Your answer is a number only: how many lines in the data below contain "Silkscreen"?

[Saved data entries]

::::::

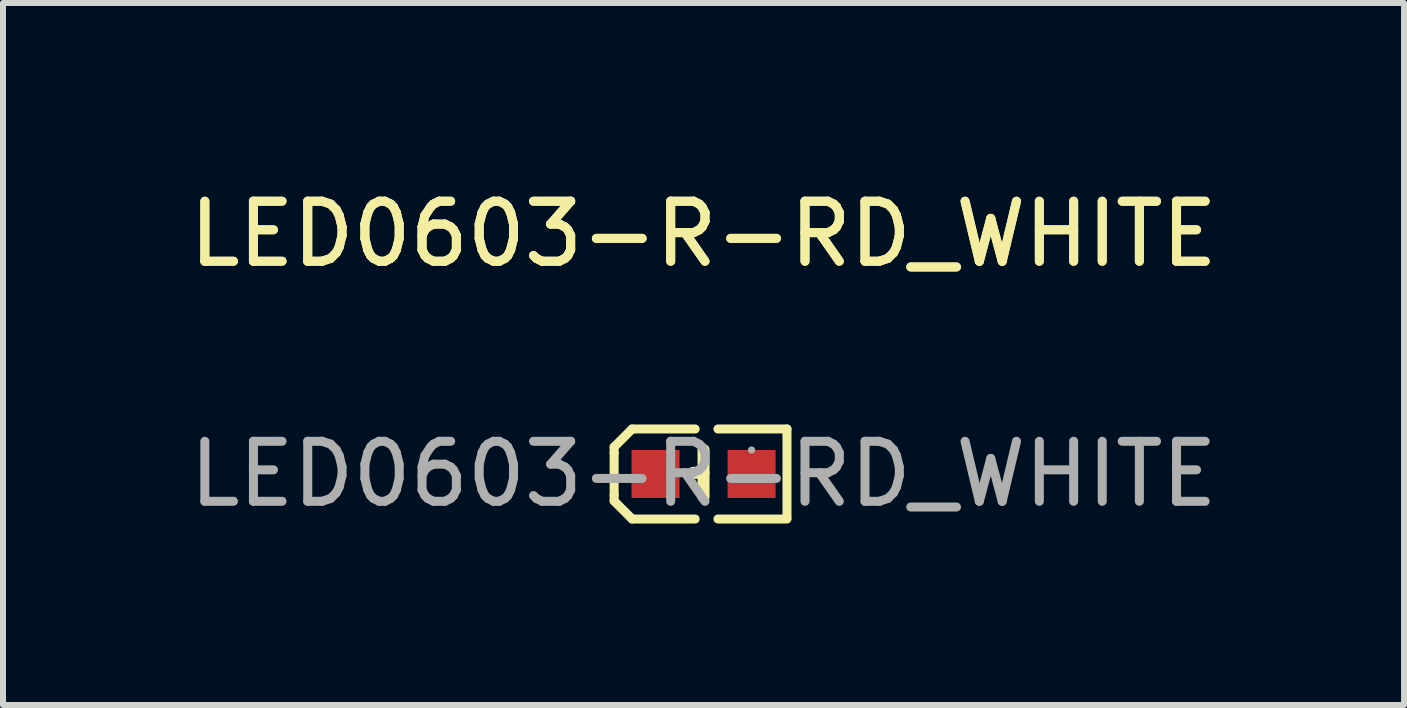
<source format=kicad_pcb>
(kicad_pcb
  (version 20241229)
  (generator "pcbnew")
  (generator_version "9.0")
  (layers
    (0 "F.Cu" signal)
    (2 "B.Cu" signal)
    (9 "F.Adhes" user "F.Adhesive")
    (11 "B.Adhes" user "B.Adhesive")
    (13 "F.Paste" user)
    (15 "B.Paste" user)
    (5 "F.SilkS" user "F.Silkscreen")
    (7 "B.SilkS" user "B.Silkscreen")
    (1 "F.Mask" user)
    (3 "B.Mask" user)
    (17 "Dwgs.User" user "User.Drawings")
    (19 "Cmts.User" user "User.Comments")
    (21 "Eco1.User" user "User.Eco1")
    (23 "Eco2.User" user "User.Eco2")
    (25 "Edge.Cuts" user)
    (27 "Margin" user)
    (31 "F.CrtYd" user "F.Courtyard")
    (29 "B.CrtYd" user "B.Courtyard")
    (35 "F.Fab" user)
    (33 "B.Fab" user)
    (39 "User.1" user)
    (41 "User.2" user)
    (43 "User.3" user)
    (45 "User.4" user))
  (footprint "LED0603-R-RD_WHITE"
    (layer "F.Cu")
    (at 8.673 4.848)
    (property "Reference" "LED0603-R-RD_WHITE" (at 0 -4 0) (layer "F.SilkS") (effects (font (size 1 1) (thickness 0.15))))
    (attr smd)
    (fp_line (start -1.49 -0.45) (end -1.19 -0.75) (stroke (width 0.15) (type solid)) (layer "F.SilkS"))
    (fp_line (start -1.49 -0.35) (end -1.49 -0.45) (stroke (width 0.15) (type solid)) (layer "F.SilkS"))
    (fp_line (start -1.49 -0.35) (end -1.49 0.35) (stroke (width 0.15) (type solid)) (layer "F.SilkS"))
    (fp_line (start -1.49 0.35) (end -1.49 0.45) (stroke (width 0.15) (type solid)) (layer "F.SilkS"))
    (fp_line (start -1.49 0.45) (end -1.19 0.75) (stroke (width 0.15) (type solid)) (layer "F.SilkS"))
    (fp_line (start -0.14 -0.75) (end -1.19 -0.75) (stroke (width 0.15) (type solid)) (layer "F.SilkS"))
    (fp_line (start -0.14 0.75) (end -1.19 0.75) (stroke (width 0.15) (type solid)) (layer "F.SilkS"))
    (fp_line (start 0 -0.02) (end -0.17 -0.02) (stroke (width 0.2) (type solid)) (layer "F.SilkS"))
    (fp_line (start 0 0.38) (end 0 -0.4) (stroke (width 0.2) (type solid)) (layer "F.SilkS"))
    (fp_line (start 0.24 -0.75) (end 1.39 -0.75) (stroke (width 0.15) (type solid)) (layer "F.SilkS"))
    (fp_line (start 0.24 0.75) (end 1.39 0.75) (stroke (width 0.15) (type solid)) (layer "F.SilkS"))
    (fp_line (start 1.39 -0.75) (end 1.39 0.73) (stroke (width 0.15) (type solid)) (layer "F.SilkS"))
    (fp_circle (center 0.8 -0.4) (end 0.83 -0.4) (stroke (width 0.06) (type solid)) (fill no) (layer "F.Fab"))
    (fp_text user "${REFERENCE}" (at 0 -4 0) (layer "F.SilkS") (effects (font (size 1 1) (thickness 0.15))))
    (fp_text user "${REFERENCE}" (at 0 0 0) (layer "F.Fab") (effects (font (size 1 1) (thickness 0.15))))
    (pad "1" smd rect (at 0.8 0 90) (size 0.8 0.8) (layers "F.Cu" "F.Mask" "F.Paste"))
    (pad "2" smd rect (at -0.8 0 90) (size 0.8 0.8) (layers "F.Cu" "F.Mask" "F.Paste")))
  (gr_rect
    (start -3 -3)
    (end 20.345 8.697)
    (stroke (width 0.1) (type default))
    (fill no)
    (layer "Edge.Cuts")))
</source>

::::::

- [Written reply] 2